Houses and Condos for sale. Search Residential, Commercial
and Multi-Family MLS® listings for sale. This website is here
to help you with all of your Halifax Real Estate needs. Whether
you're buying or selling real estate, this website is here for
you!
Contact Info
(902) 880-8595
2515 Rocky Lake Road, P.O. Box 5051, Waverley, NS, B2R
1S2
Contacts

==

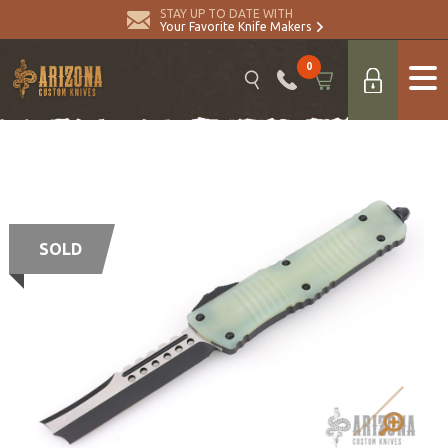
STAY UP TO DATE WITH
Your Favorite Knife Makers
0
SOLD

* * *

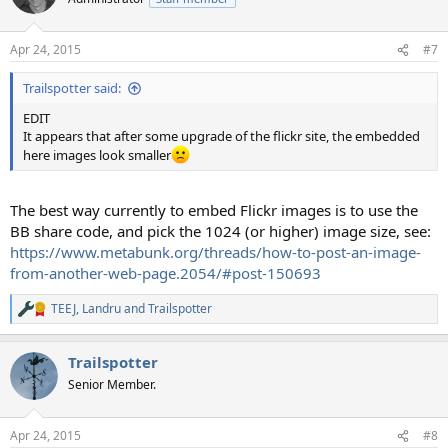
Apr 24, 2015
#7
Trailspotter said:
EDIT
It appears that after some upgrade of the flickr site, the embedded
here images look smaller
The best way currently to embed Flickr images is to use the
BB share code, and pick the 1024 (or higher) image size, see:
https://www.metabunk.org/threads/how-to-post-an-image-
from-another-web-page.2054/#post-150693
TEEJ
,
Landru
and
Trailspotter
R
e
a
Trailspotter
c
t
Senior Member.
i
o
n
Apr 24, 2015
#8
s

*WHAT IS REQUIRED*
Look through the entries and find each line that has the string "sale". Copy those lines.

*RESPONSE TO THE TASK*
Houses and Condos for sale. Search Residential, Commercial
and Multi-Family MLS® listings for sale. This website is here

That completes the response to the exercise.